Sir Ed Davey, the leader of the Liberal Democrats, has clarified that his party’s potential adjustment of housebuilding targets is not driven by a desire to court Conservative voters. The party is currently mulling over the idea of revising their commitment to constructing 380,000 new homes annually in England, in favor of a promise to deliver 150,000 new council or social homes instead.
Sir Ed Davey emphasized that the party’s stance is not meant to oppose the creation of new housing in areas controlled by the Conservative Party, particularly where parliamentary and council seats are the focus of attention. Instead, his concern lies with what he referred to as “developer-led” projects that lack adequate amenities.
In a significant electoral victory in 2021, the Liberal Democrats managed to overturn a substantial 16,000-vote majority to secure the Conservative-held seat of Chesham and Amersham in a by-election. This achievement was largely attributed to the unpopularity of the housing plans put forth by Boris Johnson’s government, and the Liberal Democrats’ ability to capitalize on this sentiment played a pivotal role in their success.

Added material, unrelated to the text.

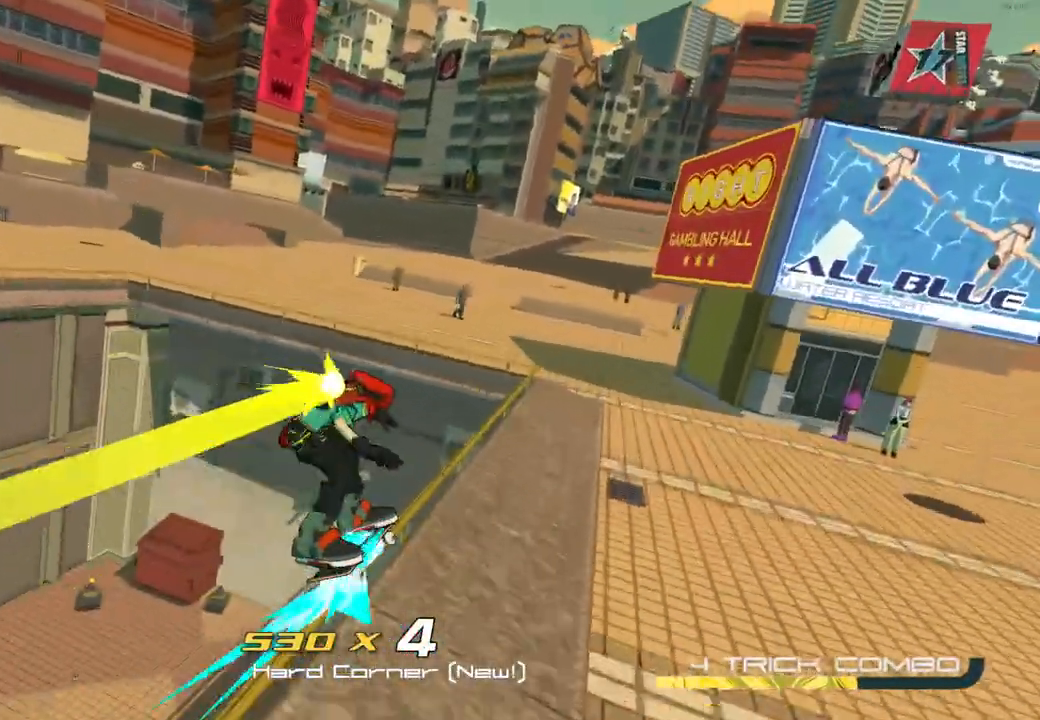
{"buttons": [], "left_stick": "left", "right_stick": "center", "events": []}
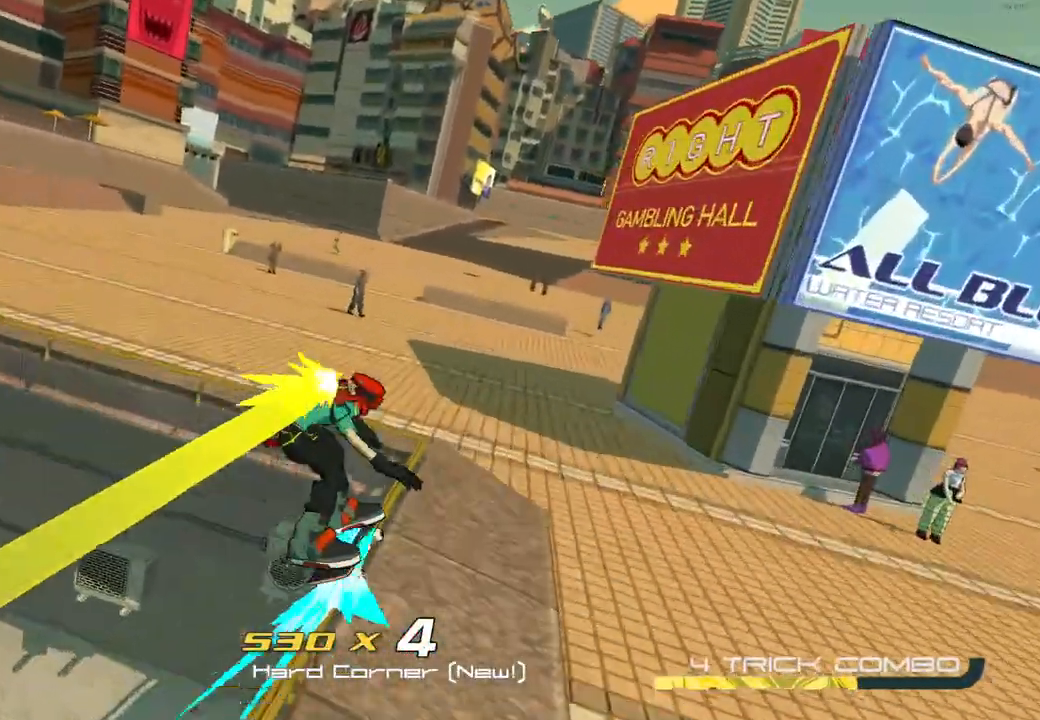
{"buttons": ["L2"], "left_stick": "center", "right_stick": "center", "events": [[83, "right_stick", "left"], [333, "left_stick", "center"], [400, "right_stick", "center"], [433, "L2", "down"]]}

The Liberal Democrats are set to deliberate on their housing policies during their party conference in Bournemouth, which is scheduled for Monday. However, the proposed shift in their position has already stirred controversy, with the Young Liberals advocating for the retention of the 380,000 homes target. Layla Moran, an MP representing Oxford West and Abingdon and a prominent frontbencher, expressed her deep understanding of young individuals striving to enter the housing market and asserted that the party’s leadership shares a common perspective on this issue.